[TEXTO APRESENTADO]
□ □ □ □ □ □ □

E foi assim que, se eu estivesse no Brasil, teria ido parar na sala de cirurgia por motivos de “seu bebê vai morrer, não consigo monitorar os batimentos”. Mas eu não estava no Brasil.

 

A enfermeira fez mais um toque. Sete centímetros. Juro que pensei que ia surtar. “Ainda? Sete?” Xinguei a mim mesma. “Ainda vai demorar! Não aguento! Me dá essa merda de anestesia”! A anestesiologista tinha sido chamada. A despeito do Fábio e da Åsa terem cumprido o combinado e tentado me dissuadir da ideia, eu estava em desespero. E com a notícia do coração, o desespero virou pânico. Ali, naquela hora em que eu pedia a anestesia e a cesárea ao mesmo tempo, em que me disseram que meu bebê poderia estar em risco, eu desisti. De tudo. Do parto, do sonho. Tinha me conformado. “Vai ser cesárea, pronto. Já passei por isso uma vez, passo de novo. E eu nunca vou parir”. Não planejamos ter outros filhos, então essa era minha chance. Talvez a única, talvez a última. “Eu não vou parir”, eu repetia para mim mesma.

 

E aí eu me dei conta. Eles. Os famosos. Os puxos. Eles tinham chegado. Com tudo! Avisei: preciso empurrar. PRECISO! A enfermeira pedia para eu segurar porque ela precisava ouvir o bebê, saber se ele estava bem. “Segurar? Cê deve estar louca! Como se faz isso?”. Que coisa poderosa são os puxos! A doula e o Fábio seguraram minhas mãos. E começaram a respirar comigo. Eu tentava, mas na terceira respirada meu corpo inteiro empurrava por dentro. A enfermeira esturou a bolsa (que ainda estava intacta!) para colocar um eletrodo na cabeça do bebê e checar os batimentos. Dai pra frente foi um susto. Ela colocou o eletrodo e já disse: não dá tempo, lá vem ele!

□ □ □ □ □ □ □

[TAREFA 1]
Reescreva o trecho do relato do parto que vai de "A enfermeira fez" até "para mim mesma.", incluindo este último. Troque "anestesiologista" por "médica anestesista".
[TAREFA 2]
Liste todos os trechos que aparecem entre aspas no relato do parto.
[TAREFA 3]
Dê continuidade ao relato do parto a partir da última frase apresentada.
Os registros provêm de uma fonte diferente do relato do parto.

□ □ □ □ □ □ □

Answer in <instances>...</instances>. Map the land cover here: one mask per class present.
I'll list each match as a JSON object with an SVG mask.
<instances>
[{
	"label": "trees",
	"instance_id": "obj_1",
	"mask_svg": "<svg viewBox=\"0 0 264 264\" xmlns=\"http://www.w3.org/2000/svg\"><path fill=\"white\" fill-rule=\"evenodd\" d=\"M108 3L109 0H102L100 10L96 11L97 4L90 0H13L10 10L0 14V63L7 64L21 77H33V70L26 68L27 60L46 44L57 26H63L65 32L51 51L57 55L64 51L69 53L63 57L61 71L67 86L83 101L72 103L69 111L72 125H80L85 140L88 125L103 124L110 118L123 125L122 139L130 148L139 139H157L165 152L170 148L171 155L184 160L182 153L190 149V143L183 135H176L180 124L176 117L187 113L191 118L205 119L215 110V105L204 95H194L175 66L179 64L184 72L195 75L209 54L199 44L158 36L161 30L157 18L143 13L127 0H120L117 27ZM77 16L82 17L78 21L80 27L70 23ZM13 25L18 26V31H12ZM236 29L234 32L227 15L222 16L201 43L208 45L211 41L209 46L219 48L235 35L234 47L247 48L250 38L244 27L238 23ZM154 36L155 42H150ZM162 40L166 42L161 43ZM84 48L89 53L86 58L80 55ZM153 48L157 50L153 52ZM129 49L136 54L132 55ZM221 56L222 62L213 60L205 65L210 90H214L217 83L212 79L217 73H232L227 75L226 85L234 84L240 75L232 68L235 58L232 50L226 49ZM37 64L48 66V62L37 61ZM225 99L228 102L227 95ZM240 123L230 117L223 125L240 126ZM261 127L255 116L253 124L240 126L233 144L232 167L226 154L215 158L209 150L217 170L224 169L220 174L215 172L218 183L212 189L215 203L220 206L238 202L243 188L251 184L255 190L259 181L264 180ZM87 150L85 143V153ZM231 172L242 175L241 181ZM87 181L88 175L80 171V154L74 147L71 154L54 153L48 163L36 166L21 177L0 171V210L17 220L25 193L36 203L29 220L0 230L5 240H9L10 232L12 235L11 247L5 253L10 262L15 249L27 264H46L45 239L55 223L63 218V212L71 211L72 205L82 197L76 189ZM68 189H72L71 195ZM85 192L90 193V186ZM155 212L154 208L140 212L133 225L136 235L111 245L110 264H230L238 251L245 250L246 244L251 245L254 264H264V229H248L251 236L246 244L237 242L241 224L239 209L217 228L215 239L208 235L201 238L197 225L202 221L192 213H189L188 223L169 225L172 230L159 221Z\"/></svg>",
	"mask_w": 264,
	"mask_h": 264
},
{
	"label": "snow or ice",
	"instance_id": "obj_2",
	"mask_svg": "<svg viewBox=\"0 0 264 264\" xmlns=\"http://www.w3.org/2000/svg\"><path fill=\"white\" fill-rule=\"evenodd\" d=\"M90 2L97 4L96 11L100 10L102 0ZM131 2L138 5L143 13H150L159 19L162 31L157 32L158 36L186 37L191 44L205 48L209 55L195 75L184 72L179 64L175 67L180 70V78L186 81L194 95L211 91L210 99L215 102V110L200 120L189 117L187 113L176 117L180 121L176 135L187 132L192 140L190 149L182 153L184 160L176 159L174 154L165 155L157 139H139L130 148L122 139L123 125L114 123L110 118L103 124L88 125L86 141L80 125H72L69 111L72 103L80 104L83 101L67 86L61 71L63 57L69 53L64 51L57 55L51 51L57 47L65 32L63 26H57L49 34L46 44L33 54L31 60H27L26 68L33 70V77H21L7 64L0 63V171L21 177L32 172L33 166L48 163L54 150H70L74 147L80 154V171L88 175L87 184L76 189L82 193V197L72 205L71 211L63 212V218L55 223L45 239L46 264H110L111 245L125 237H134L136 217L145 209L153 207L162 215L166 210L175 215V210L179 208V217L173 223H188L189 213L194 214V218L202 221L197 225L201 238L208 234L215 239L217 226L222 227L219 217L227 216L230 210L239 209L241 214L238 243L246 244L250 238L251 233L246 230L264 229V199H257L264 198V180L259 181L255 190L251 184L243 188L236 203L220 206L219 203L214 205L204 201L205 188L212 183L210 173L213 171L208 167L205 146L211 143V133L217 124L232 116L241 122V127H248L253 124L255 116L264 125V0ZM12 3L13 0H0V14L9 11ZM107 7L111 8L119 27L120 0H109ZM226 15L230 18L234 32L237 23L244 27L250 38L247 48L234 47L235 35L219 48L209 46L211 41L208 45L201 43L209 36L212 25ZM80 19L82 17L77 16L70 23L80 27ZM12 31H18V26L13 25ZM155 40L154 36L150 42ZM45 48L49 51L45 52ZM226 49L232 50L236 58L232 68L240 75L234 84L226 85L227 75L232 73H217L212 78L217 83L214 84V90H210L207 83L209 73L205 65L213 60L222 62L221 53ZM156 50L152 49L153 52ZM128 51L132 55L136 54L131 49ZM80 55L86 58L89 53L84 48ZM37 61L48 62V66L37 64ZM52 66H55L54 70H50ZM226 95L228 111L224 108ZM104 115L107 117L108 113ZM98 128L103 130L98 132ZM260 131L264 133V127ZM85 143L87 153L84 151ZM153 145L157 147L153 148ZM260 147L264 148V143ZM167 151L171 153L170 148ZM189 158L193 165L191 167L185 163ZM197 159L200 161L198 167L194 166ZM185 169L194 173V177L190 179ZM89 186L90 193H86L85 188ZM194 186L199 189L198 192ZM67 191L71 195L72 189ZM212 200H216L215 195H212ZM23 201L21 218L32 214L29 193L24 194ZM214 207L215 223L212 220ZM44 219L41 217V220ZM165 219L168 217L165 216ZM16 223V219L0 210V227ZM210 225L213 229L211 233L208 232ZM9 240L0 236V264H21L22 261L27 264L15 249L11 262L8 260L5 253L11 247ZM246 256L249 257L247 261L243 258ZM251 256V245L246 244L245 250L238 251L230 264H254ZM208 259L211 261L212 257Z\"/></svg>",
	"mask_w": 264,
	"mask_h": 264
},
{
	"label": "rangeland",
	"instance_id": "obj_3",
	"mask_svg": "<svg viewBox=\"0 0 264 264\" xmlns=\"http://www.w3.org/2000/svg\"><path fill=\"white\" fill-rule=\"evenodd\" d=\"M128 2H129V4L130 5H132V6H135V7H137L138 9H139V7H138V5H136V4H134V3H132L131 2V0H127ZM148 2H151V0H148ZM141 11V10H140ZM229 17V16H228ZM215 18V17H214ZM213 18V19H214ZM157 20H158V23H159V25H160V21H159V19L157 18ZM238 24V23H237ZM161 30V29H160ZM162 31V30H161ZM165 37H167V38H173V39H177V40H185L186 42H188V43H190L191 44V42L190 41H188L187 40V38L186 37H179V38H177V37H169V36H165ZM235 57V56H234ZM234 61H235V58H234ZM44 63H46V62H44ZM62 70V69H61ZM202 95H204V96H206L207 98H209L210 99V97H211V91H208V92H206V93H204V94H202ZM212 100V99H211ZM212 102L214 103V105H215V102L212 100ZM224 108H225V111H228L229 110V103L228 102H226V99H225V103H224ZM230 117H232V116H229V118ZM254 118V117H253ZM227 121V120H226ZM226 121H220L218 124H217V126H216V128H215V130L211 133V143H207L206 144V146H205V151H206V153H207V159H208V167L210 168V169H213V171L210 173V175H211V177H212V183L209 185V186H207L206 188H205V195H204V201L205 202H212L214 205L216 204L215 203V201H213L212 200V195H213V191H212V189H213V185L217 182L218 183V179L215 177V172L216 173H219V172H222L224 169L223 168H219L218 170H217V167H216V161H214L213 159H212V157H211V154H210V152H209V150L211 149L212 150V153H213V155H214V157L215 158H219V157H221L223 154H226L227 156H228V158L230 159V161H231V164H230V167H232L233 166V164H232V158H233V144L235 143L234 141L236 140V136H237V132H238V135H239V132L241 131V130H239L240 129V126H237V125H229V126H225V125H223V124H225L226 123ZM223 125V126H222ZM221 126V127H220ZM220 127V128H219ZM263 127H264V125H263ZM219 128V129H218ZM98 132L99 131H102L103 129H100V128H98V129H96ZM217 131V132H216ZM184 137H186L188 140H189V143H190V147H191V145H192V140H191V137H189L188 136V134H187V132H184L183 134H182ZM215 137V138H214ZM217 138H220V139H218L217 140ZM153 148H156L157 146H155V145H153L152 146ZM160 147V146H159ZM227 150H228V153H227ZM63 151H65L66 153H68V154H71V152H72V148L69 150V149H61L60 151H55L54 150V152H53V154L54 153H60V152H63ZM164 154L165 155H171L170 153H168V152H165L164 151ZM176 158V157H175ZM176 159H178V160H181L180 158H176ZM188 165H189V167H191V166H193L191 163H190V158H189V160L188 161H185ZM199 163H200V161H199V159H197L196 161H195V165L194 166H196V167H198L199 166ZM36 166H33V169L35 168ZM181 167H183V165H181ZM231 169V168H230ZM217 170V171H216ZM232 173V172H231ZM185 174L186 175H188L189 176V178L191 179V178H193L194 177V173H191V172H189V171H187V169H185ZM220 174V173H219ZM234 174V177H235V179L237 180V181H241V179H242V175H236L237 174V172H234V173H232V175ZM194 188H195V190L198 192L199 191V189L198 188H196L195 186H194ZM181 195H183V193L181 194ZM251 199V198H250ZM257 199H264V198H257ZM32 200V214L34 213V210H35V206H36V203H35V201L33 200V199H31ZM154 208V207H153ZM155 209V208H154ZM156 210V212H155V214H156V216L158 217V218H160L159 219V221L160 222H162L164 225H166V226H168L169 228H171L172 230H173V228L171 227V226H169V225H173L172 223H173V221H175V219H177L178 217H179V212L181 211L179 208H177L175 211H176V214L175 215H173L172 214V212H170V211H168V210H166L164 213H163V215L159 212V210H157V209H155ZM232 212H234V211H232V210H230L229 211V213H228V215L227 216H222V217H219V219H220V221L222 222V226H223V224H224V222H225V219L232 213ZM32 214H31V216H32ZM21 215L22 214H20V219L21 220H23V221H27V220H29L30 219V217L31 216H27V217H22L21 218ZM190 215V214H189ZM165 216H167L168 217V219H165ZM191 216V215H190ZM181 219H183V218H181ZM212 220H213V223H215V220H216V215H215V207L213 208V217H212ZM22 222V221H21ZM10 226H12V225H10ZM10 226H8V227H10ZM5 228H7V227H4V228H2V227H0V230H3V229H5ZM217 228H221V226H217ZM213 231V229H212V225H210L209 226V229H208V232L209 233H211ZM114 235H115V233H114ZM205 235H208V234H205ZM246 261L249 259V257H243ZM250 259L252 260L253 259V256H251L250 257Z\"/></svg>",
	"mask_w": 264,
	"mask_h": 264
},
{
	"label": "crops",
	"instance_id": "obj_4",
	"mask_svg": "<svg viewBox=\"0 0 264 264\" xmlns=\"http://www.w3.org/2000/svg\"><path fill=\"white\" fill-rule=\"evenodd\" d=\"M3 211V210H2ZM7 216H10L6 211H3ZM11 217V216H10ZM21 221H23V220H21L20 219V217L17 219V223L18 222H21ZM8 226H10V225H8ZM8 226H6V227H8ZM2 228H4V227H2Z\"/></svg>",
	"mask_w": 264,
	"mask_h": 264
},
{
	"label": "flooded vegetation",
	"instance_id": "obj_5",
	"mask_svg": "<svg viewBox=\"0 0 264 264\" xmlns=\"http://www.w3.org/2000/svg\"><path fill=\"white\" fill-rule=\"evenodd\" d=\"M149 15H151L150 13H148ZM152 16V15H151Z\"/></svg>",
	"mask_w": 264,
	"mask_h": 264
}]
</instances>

□ □ □ □ □ □ □

[RESPOSTA 1]
A enfermeira fez mais um toque. Sete centímetros. Juro que pensei que ia surtar. “Ainda? Sete?” Xinguei a mim mesma. “Ainda vai demorar! Não aguento! Me dá essa merda de anestesia”! A médica anestesista tinha sido chamada. A despeito do Fábio e da Åsa terem cumprido o combinado e tentado me dissuadir da ideia, eu estava em desespero. E com a notícia do coração, o desespero virou pânico. Ali, naquela hora em que eu pedia a anestesia e a cesárea ao mesmo tempo, em que me disseram que meu bebê poderia estar em risco, eu desisti. De tudo. Do parto, do sonho. Tinha me conformado. “Vai ser cesárea, pronto. Já passei por isso uma vez, passo de novo. E eu nunca vou parir”. Não planejamos ter outros filhos, então essa era minha chance. Talvez a única, talvez a última. “Eu não vou parir”, eu repetia para mim mesma.

[RESPOSTA 2]
"seu bebê vai morrer, não consigo monitorar os batimentos"
"Ainda? Sete?"
"Ainda vai demorar! Não aguento! Me dá essa merda de anestesia"
"Vai ser cesárea, pronto. Já passei por isso uma vez, passo de novo. E eu nunca vou parir"
"Eu não vou parir"
"Segurar? Cê deve estar louca! Como se faz isso?"

[RESPOSTA 3]
Olhei para ela e perguntei “pode empurrar agora?”. Pode. Respirei. Empurrei. Uma vez. Ele coroou. Lembrei de todas as doulandas que tive na vida, e daquele momento em que pergunto se elas querem sentir a cabeça para ganhar ânimo depois de horas cansativas. Coloquei a mão e senti os cabelos dele, a cabecinha molhada, parada ali, saindo de dentro de mim. Ela perguntou se eu queria aparar. Respondi que não tinha forças. O Fábio ficou com medo de derrubá-lo, preferiu ficar ao meu lado. Mais um empurrão. E pronto.

 

Ela o colocou em cima da minha barriga. Ele chorou. Eu chorei. Eu consegui. Nós conseguimos.

 

Meu cordão era curto e ele ficou ali na minha barriga até que a placenta nasceu, uns 40 minutos depois. Ainda ligado a ela, ele mamou. Estava faminto, chorava de fome! Pudera, dois dias inteiros trabalhando, tentando nascer. Só podia ter a fome do mundo inteiro.

 

Depois de ouvir uma aula sobre placentas, sentir a textura e analisar ela inteira, o Fábio cortou o cordão. Só aí, quase duas horas depois de nascer, ele foi pesado e medido. Mediram a glicose, estava baixa. Pediatra mandou dar fórmula. “Nunca!” Enfermeira argumentava. Negociava. “Nos dê uma hora e venha medir de novo, vou amamentar”.  Uma hora. Mediu. Normal. “Viu? Ele só gastou energia demais para nascer!”.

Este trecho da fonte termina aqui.